Yesterday I was deeply saddened to learn the nonagenarian grandmother of my good friend (Samantha) had passed away. As would be expected, the granddaughter grief stricken when delivering her stark news via telephone.
Sam’s forebear Brenda spent ninety plus years wandering this vale of tears. Those four score and ten plus summers played out around Lancashire mill towns. An at times impoverished life manifesting dogged and stoic behavioural traits, affording her incalculable spirit, resolve, mental strength and strong fortitude when darker episodes came knocking.
She was a lady who bequeathed her daughter’s progeny a legacy of love, memories and jovial yarns. Episodes ensuring the nonagenarian will live on through a granddaughter who possesses similar wonderful qualities, such as stoicism, compassion, love and thoughtfulness.
This legacy including old anecdotes of yore handed down her bloodline, ensuring her life won’t just be remembered by a series of dates (such as birth, death and wedding)…… No, existential episodes will also be bequeathed to future generations and their acquaintances.
Legendary yarns ensuring folklore in maintained by kith and kin; affording future generations the wherewithal to preserve and cascade their forefather’s legacy. Stories which, in some cases maybe embellished to augment the tale, nevertheless worthy of a retell as a bunch of genuinely funny tales you long to be true.
Although only meeting Brenda once, during her later years, over the duration of our acquaintance, Samantha’s disclosed numerous tales relating to her eccentric, resilient and idiosyncratic nan. A character, like her granddaughter and me, born and raised in a working class northern English environment.

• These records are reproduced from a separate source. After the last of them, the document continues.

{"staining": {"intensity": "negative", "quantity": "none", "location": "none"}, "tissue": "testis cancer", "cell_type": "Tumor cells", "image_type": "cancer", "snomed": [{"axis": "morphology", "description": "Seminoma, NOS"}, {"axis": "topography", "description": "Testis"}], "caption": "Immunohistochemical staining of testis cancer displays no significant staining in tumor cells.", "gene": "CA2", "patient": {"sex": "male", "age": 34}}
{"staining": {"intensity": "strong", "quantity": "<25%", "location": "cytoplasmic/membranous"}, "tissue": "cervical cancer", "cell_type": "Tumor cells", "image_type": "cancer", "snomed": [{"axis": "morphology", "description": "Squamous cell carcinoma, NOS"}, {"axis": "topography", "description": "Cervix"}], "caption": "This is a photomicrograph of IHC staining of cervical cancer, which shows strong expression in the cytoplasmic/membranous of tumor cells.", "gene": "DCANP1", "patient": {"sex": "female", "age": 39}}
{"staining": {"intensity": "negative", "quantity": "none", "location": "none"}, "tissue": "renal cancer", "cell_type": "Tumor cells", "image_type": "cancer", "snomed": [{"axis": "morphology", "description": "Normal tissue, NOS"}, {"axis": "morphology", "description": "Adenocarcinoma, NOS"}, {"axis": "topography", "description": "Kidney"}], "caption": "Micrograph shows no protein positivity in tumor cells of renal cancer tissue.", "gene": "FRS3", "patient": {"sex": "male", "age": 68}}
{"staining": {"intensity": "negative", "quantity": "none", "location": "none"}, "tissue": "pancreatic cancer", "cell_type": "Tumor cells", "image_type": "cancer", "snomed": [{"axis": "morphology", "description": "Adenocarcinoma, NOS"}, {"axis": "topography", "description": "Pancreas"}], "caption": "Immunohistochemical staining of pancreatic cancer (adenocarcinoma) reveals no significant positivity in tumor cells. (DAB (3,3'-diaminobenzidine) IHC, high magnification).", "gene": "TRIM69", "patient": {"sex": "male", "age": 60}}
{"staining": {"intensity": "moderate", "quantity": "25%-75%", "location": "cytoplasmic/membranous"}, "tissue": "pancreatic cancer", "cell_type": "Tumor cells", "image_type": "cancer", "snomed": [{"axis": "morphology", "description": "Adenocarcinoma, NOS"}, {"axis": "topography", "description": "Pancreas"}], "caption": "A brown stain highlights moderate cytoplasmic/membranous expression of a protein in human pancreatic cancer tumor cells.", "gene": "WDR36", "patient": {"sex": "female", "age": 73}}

Amongst these disclosures a whizzbang account of her grandmother once owning a cat with a habit of defecating in her slippers. Other revelations disclosed included bulletins of Ken Loachian kitchen sink dramas such as, when a mother to young kids, undertaking shoe repairs with concrete; not to mention owning a dog which committed suicide.
Tales which, although portraying life’s ingrained starkness for many 20th century’s working class folk, are underpinned with the humour borne from that adversity. On hearing these vignettes from the top of her anecdotal iceberg it’s hard not to conclude, though, Brenda wasn’t overly fortuitous her choice of pets.
The fixing of a shoe with concrete during impoverished times particularly tickling my funny bone. In particular the revelation her chosen repair material being so weighty and cumbersome the quirky lady had problems manoeuvring her shoe whilst wearing the footwear post-fix.
The anecdote relating to the dog taking it’s own life was apparently a consequence of depression following the death of the old ladies long-term husband. In the absence of emotional support groups like (say) canine Samaritans to counsel the mutt, it appear a loss of his beloved owner was just too big a burden to bear.
Of course there’s no way of proving 100% that the dog was depressed. However waiting until a car drove along his street before walking into the road is a fairly good indication all was not well mental health wise.
It has to be said, the cat undertaking its business in the old lady’s slipper left me with more questions than answers. …….. The main one being “What the f***?!”
Footnote – Incidentally, when I say the moggy did it’s business in the nan’s slipper I’m of course referring to it’s bowels being emptyied within the indoor footwear. Not it’d held clandestine meetings in the domestic footwear to peddle narcotics.
Yes, Brenda suffered from dreadful misfortune when it comes to domestic pets and footwear. However, she leaves my dear friend and the rest of her brood with a plethora of highly entertaining stories they’ll be able to dine out on for years.
Folk tales which they themselves can pass on to further generations…… A wonderful legacy!!